## WRITTEN TASK
Return the records word for word, from the line containing "What is the maximum value for" through the line containing "At which label".

## DATASET EXTRACT
"""

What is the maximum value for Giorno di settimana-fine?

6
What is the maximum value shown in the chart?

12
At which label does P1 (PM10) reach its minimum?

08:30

"""
"""

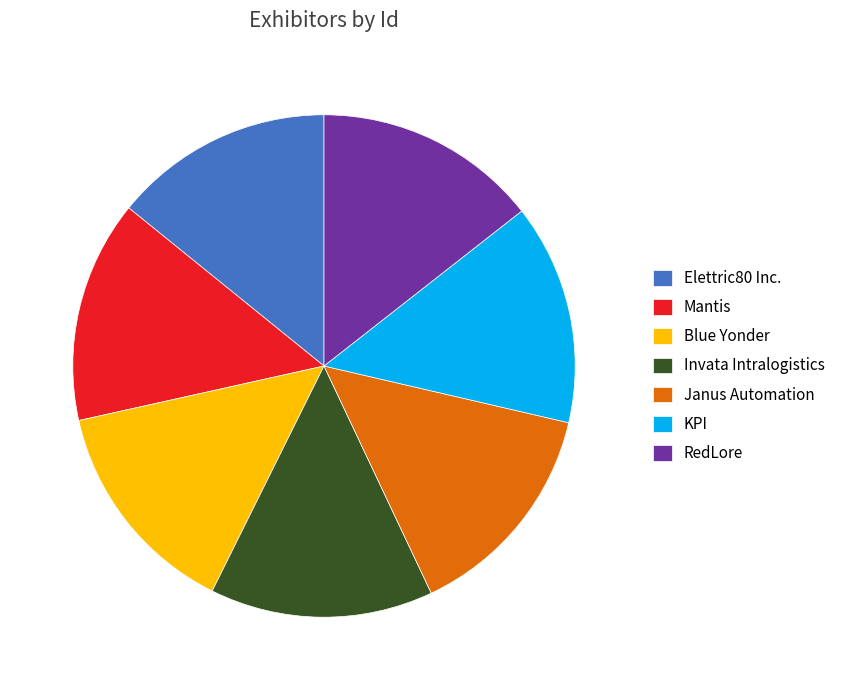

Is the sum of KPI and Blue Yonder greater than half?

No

"""

## RESULT FOR THIS EXERCISE
What is the maximum value for Giorno di settimana-fine?

6
What is the maximum value shown in the chart?

12
At which label does P1 (PM10) reach its minimum?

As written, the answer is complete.